Summer ministry brings two Jesuits to Michigan island each year
Published: 2005-01-06
MACKINAC ISLAND, Mich. (CNS) -- From their first arrival on Mackinac Island in 1670, the Jesuits have been an almost constant presence on the tiny isle in Lake Huron, just below the Upper Peninsula of Michigan. And today, two Jesuits continue that ministry. Brother Jim Boynton and Father Karl Kiser, both natives of Michigan's Upper Peninsula, spend part of each summer ministering to Catholics, many of them Mexican workers, on the small island. The two became friends in the novitiate and meet each summer.

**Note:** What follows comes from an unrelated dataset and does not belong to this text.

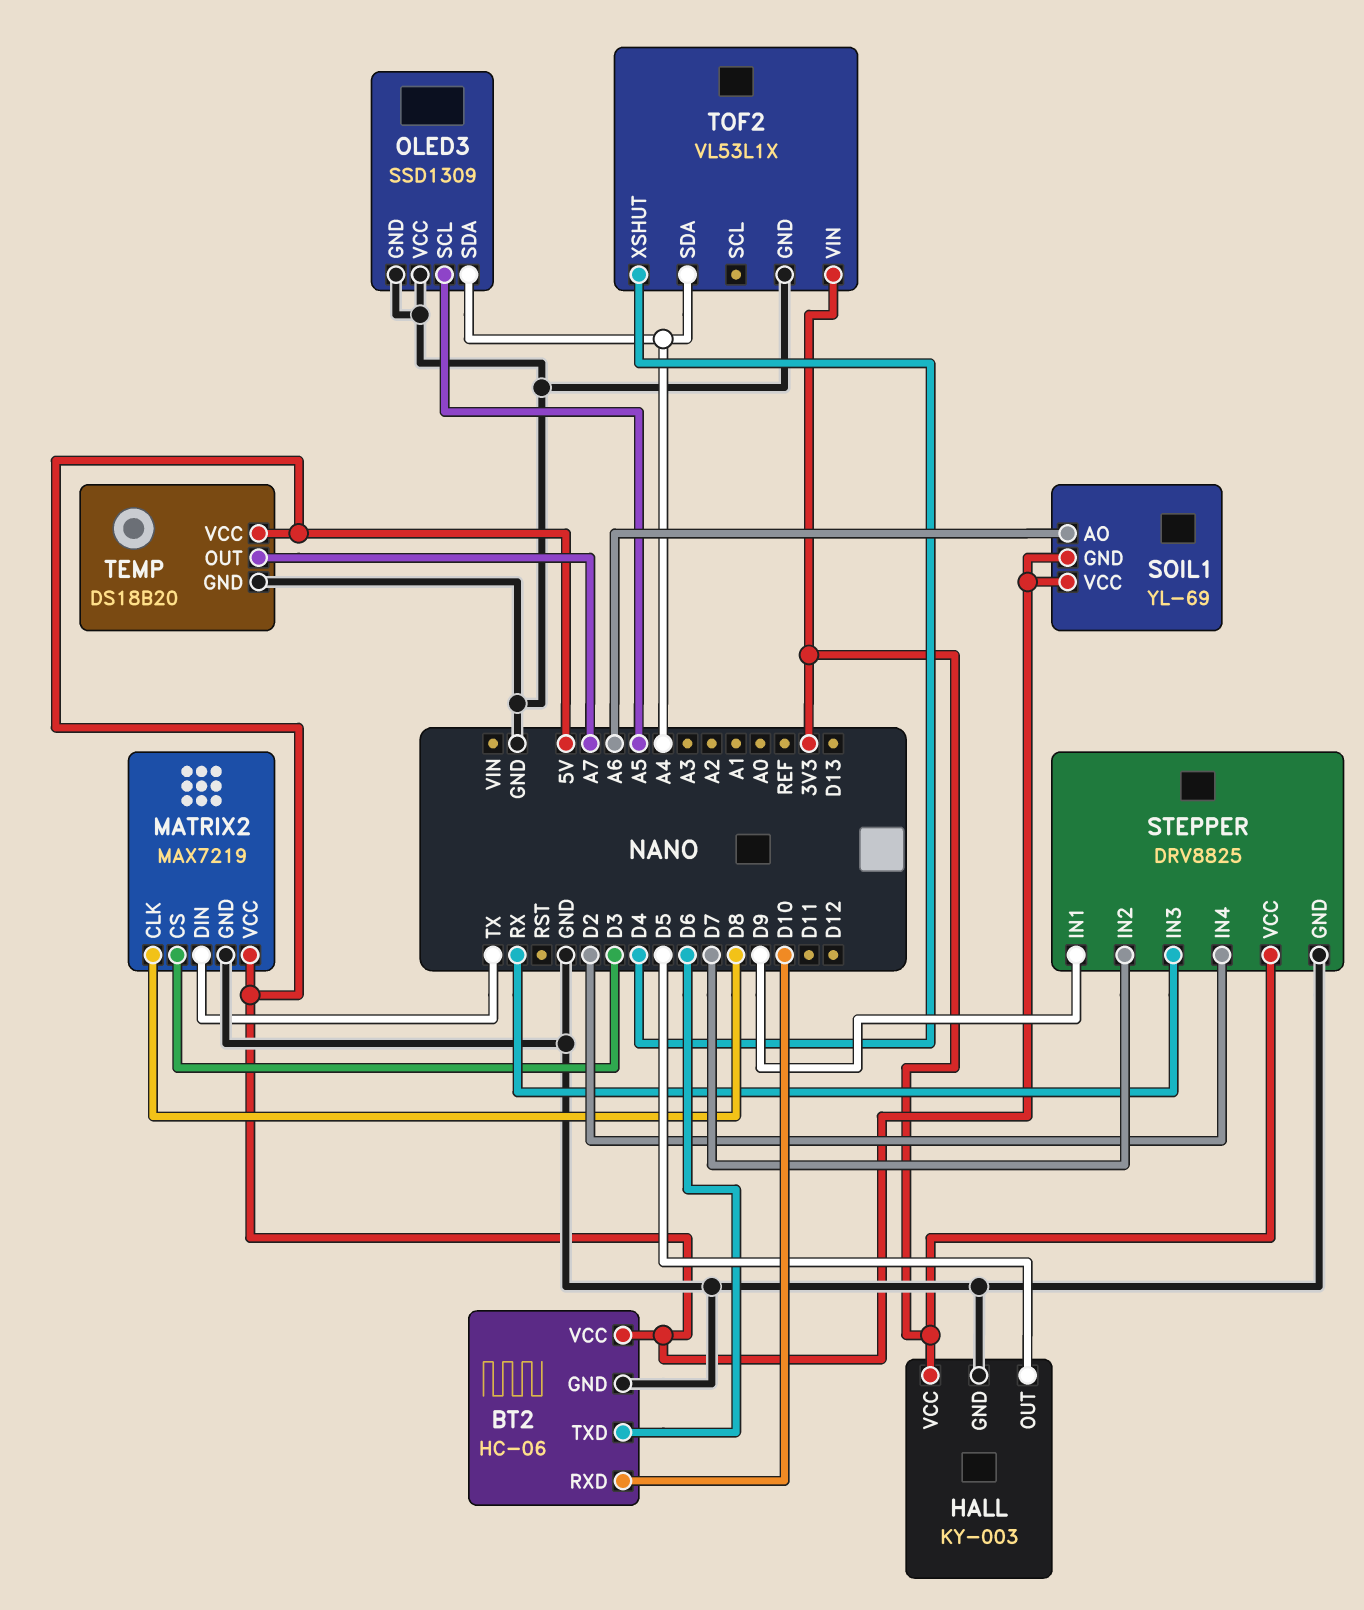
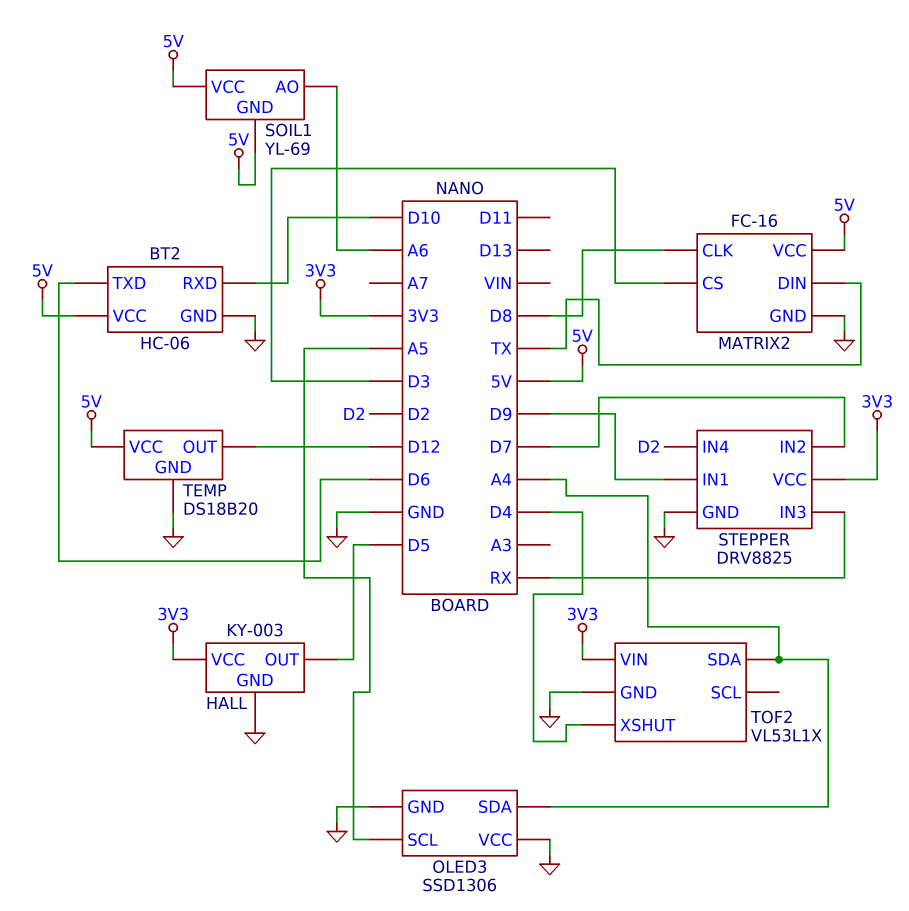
MATRIX2: MAX7219 -> FC-16
OLED3: SSD1309 -> SSD1306
TEMP pin OUT: A7 -> D12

Brother Boynton, assistant for vocation ministry for the Detroit province of the Society of Jesus, has visited the island since his childhood. When he was 16 he got a job giving tours on Mackinac Island's Fort Mackinac. His father, a retired postmaster, now runs the museum below Ste. Anne de Michilimackinac Parish and his mother is the parish wedding coordinator. Father Kiser, president of the University of Detroit Jesuit High School, spent the summer of 1997, after his ordination, working on the island and he has not missed a summer there since. Both men speak Spanish, and Father Kiser has often celebrated Mass for the large contingent of Mexican workers who live on the island during the tourist season, from April to November.